BREAST REDUCTION
Large and sagging breasts are a real concern for many
women. Breast reduction surgery is normally classified
as a functional or reconstructive procedure. Oversize
breasts interfere with normal function and physical
activity by causing back pain, postural problems, deformities
of the back and shoulders, skin rashes under the breasts
and breast pain. However, cosmetic surgeons also view
this surgery as an operation with an aesthetic component;
it can improve the shape of the breasts and nipples
and restore a more proportional breast appearance with
respect to the patient’s body.
WHO IS A GOOD CANDIDATE?
Any healthy female 18 years of age or older with realistic
expectations is a good candidate. She should have no
history of malignant cancer or active infection of the
breasts. Women who are pregnant or nursing are not eligible
for a breast reduction.
BEFORE SURGERY
During your initial consultation, the doctor will cover
all areas of concern including the procedure, pre and
postoperative care, risks and answer any questions you
may have. After your initial consultation, the doctor
will do a complete physical examination at a second
visit. He will also do some blood tests and take photographs,
which will allow you to better see the physical changes
once the operation is complete. We will again review
all relevant details regarding the surgery. You will
also be told to avoid aspirin and stop smoking for two
weeks before and after the procedure.
The complications associated with breast reduction include
anesthesia reactions, infection, bleeding, hematoma
(blood) or seroma (fluid) collections, numbness, wound
scars, asymmetry and wound healing problems (infection,
thickening, widening, dehiscence). Temporary side effects
include swelling, pain, redness and bruising. Although
every attempt is made to keep your scars as inconspicuous
as possible, the incisions will leave permanent, noticeable
scars in the lower portion of your breasts. A very rare
complication is loss of the nipple tissue. Breast reduction
may affect breast feeding in the future.
THE SURGERY
The surgery is performed in our fully equipped surgery
center under intravenous sedation and local anesthesia.
Patients sleep comfortably during the procedure and
wake up in the recovery room with no ill effects of
a general anesthetic. The operation involves removing
excess fat, breast tissue and skin, repositioning the
nipple and areola (the pigmented skin surrounding the
nipple) and reshaping the remaining breast tissue. The
final scar will be around the areola, extending vertically
down the breast and a short horizontal scar in the breast
fold. Dressings are placed over the incisions and a
tensor bandage and sports bra are put in place.
AFTER SURGERY
The procedure is performed as a day surgery.
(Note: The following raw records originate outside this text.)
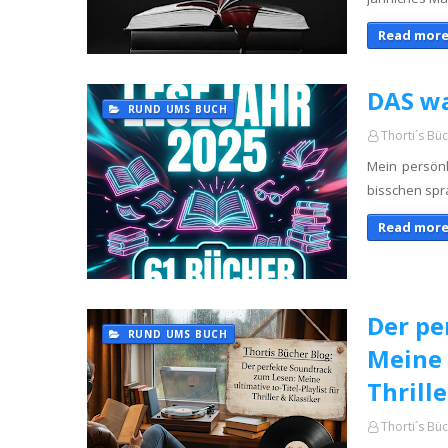
Read more
DAS wa
RUND UMS BUCH
Thorti´s Bü
Mein persönl
bisschen spra
Read more
Der pe
RUND UMS BUCH
Meine 
Thrill
Thorti´s Bü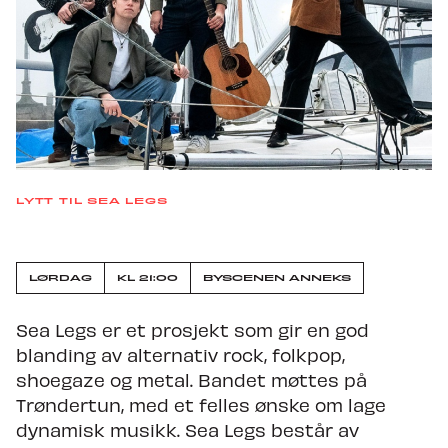
Nyheter
Om Trondheim Calling
Søk om å spille på TC27
LYTT TIL SEA LEGS
LØRDAG
KLOKKEN
KL 21:00
BYSCENEN ANNEKS
21:00
Sea Legs er et prosjekt som gir en god
blanding av alternativ rock, folkpop,
shoegaze og metal. Bandet møttes på
Trøndertun, med et felles ønske om lage
dynamisk musikk. Sea Legs består av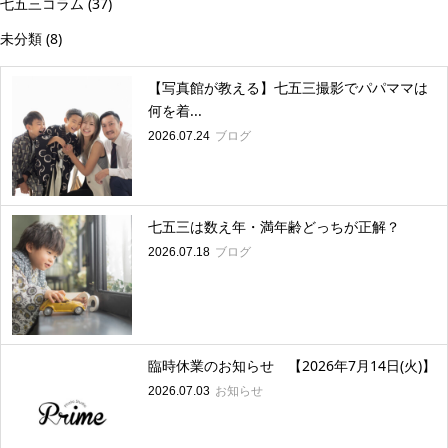
七五三コラム
(37)
未分類
(8)
【写真館が教える】七五三撮影でパパママは
何を着...
ブログ
2026.07.24
七五三は数え年・満年齢どっちが正解？
ブログ
2026.07.18
臨時休業のお知らせ 【2026年7月14日(火)】
お知らせ
2026.07.03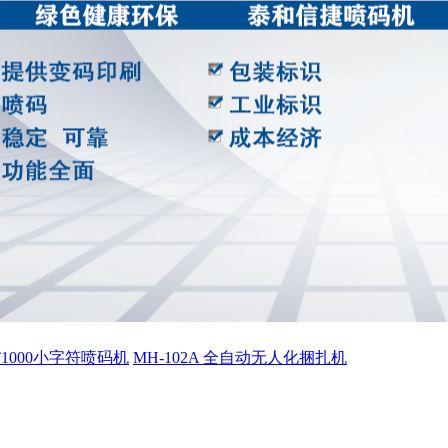
ET1000小字符喷码机
MH-102A 全自动无人化捆扎机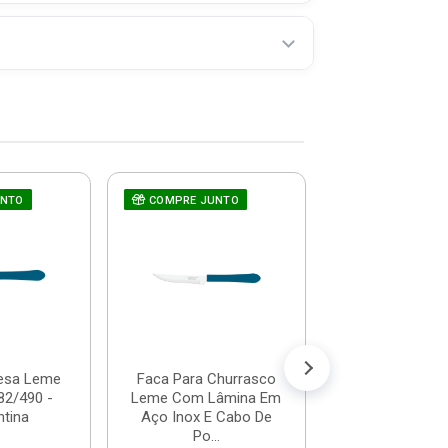
UNTO
COMPRE JUNTO
Ralador Univer
Com Dispens
500ml - Dallare
R$ 10,
(já com 5% de descon
ou em até 1x de 
esa Leme
Faca Para Churrasco
82/490 -
Leme Com Lâmina Em
tina
Aço Inox E Cabo De
Po...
After approximately
one to two hours, the patients are ready to be picked
up by a responsible adult. In the first few days, patients
will experience some pain, swelling, and bruising. The
pain will subside dramatically in 4-6 days and the swelling
and bruising will subside in a few weeks. The breasts
will have a very abnormal shape and contour for the
first few weeks and will appear more normal and settled
after 4-6 weeks. You will be given a prescription for
pain medications and antibiotics, which you will take
for one week after surgery.
Patient will wear their sports bra for four weeks. You
may return to work 10 days after surgery. Any strenuous
activity should be avoided for four weeks after surgery.
Follow up appointments are booked for 10 days (to remove
stitches), 5 weeks, 3 months, 6 months and 1 year after
surgery. At times, a small secondary revision procedure
is required to achieve the optimal result.
THE RESULTS
The improvement in breast size and contour is for many
patients, accompanied by a positive body image. Patients
find choosing garments much more enjoyable as clothes
fit better and appear more flattering.
FEES
The surgery is covered by the Ontario Health Insurance
plan if patients are complaining of functional problems.